On this hazy Friday afternoon, as I recover from the boy drama I endured the previous evening, I feel the need to reflect on my current state of mind.  Not too long ago I attended a serious relationship of mine out of fear of leaving my great city behind.  He was a socal beach boy, I'm a born and bred city slicker.  Star crossed lovers on opposite ends of the coast, right?  My whole life was this man, and when I mean my whole life, I mean this man produced so much joy in my life and made me so happy, and loved me so much that we were the two happiest peas you could possibly find in a pod.  However, then "life" set in.  I needed to move to LA to be with him and although LA was OK, I didn't really like it that much, nothing compared to NY for sure.  How would I fare in this new place?  It just seemed all too much for me to handle, giving up my City.  And that's when it dawned on me.  I'm loyal to Manhattan-so in love that I won't leave it for fear of disappointment.
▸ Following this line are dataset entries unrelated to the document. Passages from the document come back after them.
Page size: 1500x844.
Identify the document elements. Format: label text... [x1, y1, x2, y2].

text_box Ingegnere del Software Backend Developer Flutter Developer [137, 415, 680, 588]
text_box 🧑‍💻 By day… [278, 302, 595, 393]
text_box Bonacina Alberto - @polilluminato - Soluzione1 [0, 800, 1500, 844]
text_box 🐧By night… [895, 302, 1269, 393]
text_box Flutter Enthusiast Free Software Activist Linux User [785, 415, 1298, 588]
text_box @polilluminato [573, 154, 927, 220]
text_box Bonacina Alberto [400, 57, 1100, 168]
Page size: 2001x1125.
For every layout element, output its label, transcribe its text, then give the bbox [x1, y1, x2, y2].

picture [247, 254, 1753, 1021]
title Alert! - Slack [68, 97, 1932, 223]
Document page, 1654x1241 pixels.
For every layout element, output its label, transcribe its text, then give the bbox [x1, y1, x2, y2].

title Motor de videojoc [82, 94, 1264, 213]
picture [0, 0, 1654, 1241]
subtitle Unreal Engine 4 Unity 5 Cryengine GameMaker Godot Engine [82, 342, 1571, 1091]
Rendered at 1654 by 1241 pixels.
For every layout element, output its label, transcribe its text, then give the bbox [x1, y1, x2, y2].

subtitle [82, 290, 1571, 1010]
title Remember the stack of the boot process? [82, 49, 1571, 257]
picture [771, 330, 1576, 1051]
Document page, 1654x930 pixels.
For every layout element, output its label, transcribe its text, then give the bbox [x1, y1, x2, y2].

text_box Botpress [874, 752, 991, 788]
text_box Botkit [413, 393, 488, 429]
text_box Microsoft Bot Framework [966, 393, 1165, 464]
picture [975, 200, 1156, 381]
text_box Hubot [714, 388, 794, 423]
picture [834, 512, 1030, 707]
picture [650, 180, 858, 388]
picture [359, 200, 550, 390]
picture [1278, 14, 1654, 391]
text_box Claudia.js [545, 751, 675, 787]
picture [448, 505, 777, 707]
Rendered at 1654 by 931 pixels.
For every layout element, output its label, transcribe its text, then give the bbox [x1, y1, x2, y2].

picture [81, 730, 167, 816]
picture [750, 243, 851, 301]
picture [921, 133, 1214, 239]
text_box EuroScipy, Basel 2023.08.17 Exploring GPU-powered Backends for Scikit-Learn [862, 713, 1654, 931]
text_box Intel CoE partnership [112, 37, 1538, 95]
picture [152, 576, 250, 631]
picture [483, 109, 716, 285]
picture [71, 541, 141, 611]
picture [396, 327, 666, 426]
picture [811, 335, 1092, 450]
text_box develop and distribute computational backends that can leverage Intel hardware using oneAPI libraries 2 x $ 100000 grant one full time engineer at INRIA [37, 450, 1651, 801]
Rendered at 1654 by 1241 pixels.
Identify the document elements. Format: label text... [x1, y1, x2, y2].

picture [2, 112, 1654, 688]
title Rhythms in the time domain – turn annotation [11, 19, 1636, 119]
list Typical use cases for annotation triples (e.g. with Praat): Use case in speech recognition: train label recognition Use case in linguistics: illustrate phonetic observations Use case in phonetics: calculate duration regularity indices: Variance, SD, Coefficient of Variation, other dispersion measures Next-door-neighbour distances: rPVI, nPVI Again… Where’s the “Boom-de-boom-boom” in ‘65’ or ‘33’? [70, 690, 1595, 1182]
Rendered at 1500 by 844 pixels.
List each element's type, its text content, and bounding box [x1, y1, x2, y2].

So content in my NY bubble that I'm unwilling or unable to succeed in a new, less intense atmosphere.  At some point though, I want that to change. I want to be able to grow and make personal life choices, even if it means moving out of NY, to be around the people I care about and whom make the most difference in my life. Although right now I feel empty, a little overdosed with emotion, I know that only in NY can I take a walk in central park, take a strip tease dance class, get a message and then go out for a night on the town all within a few miles of each other.  And for that, in times like this, I am eternally greatful for my city that never sleeps.  Until next time, -The Know it all New Yorker-

Wednesday, March 4, 2009

Real Housewives of NYC Season 2

Hey everyone,


Welcome to another sunny, yet cold (and currently still snowy) day in fabulous NYC. Today's topic has to do with Season 2 of the Real Housewives of NYC. Is anyone else obsessed with the show as much as I am? I started to wonder the other day why I like the show, why I'm obsessed with their social schedule, and I realized that it's because these women are at a stable place in their lives in which they have it all. They have their social lives, families, husbands, children, careers, philanthropic endeavors and traveling ability due to their financial situations. They have NY like I do but they lead more well balanced lives, almost as if they are in an elevated New York state of mind, compared with a younger, single City girl like me. But there's more to it than that. The fact that they get to live both their NYC lives and their Hamptons lives plus additional traveling makes them desirable to me because they have it all: their cosmopolitan center, their busy, yet more over the top suburban Hamptons lives and their ability to both relax in and work in both environments. Oh yes, and now they're all on national television and they get to do press work, write books, do magazine shoots and probably get some free stuff-sounds like my kind of ordeal. Most if not all of the women on the show either have had careers or are still working currently while balancing their family and social lives. Now this has been my favorite part of analyzing the Housewives series Bravo TV phenomnom; comparing the NY women with the Los Angeles women; the greatest different between the two shows is while a number of the women on the real housewives of OC had careers, some of them did not work and for that reason, they are not as strong of role models for women, however that does not mean that they are not intelligent or incapable, but rather that they lead different lives and thus balance less compared with women that do work and have families. However, I will also mention that I believe the women on the real housewives of NYC are more likable, they come across as quicker, they seem more interesting, and they are not at caddy as the women on the OC. While I feel uncomfotable at times watching the RHO OC, I feel more at ease watching the NY version, it just seems more real to me. Maybe that's what it's all about-being real, and if that's true than my feelings must also be, as New York is definitely more REAL than OC.